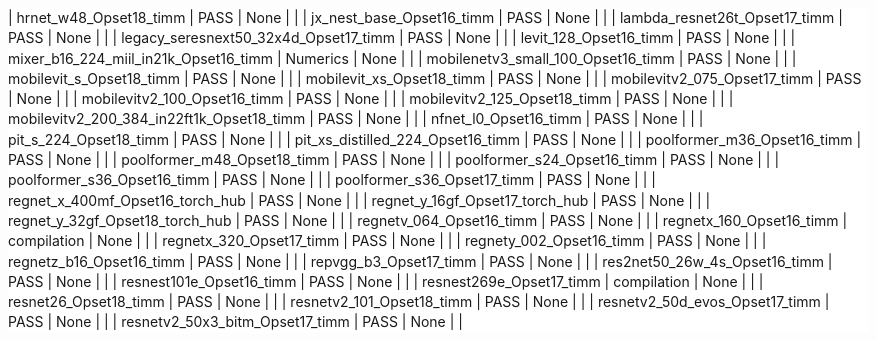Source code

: | hrnet_w48_Opset18_timm | PASS | None | |
| jx_nest_base_Opset16_timm | PASS | None | |
| lambda_resnet26t_Opset17_timm | PASS | None | |
| legacy_seresnext50_32x4d_Opset17_timm | PASS | None | |
| levit_128_Opset16_timm | PASS | None | |
| mixer_b16_224_miil_in21k_Opset16_timm | Numerics | None | |
| mobilenetv3_small_100_Opset16_timm | PASS | None | |
| mobilevit_s_Opset18_timm | PASS | None | |
| mobilevit_xs_Opset18_timm | PASS | None | |
| mobilevitv2_075_Opset17_timm | PASS | None | |
| mobilevitv2_100_Opset16_timm | PASS | None | |
| mobilevitv2_125_Opset18_timm | PASS | None | |
| mobilevitv2_200_384_in22ft1k_Opset18_timm | PASS | None | |
| nfnet_l0_Opset16_timm | PASS | None | |
| pit_s_224_Opset18_timm | PASS | None | |
| pit_xs_distilled_224_Opset16_timm | PASS | None | |
| poolformer_m36_Opset16_timm | PASS | None | |
| poolformer_m48_Opset18_timm | PASS | None | |
| poolformer_s24_Opset16_timm | PASS | None | |
| poolformer_s36_Opset16_timm | PASS | None | |
| poolformer_s36_Opset17_timm | PASS | None | |
| regnet_x_400mf_Opset16_torch_hub | PASS | None | |
| regnet_y_16gf_Opset17_torch_hub | PASS | None | |
| regnet_y_32gf_Opset18_torch_hub | PASS | None | |
| regnetv_064_Opset16_timm | PASS | None | |
| regnetx_160_Opset16_timm | compilation | None | |
| regnetx_320_Opset17_timm | PASS | None | |
| regnety_002_Opset16_timm | PASS | None | |
| regnetz_b16_Opset16_timm | PASS | None | |
| repvgg_b3_Opset17_timm | PASS | None | |
| res2net50_26w_4s_Opset16_timm | PASS | None | |
| resnest101e_Opset16_timm | PASS | None | |
| resnest269e_Opset17_timm | compilation | None | |
| resnet26_Opset18_timm | PASS | None | |
| resnetv2_101_Opset18_timm | PASS | None | |
| resnetv2_50d_evos_Opset17_timm | PASS | None | |
| resnetv2_50x3_bitm_Opset17_timm | PASS | None | |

****************

* The problem
In the entries above, write out every line starting with the line that contains "hrnet_w48_Opset18_timm | PASS | None | |" and going on through the line that contains "mobilevitv2_100_Opset16_timm | PASS | None | |", reproducing each one character for character.

* Reply
: | hrnet_w48_Opset18_timm | PASS | None | |
| jx_nest_base_Opset16_timm | PASS | None | |
| lambda_resnet26t_Opset17_timm | PASS | None | |
| legacy_seresnext50_32x4d_Opset17_timm | PASS | None | |
| levit_128_Opset16_timm | PASS | None | |
| mixer_b16_224_miil_in21k_Opset16_timm | Numerics | None | |
| mobilenetv3_small_100_Opset16_timm | PASS | None | |
| mobilevit_s_Opset18_timm | PASS | None | |
| mobilevit_xs_Opset18_timm | PASS | None | |
| mobilevitv2_075_Opset17_timm | PASS | None | |
| mobilevitv2_100_Opset16_timm | PASS | None | |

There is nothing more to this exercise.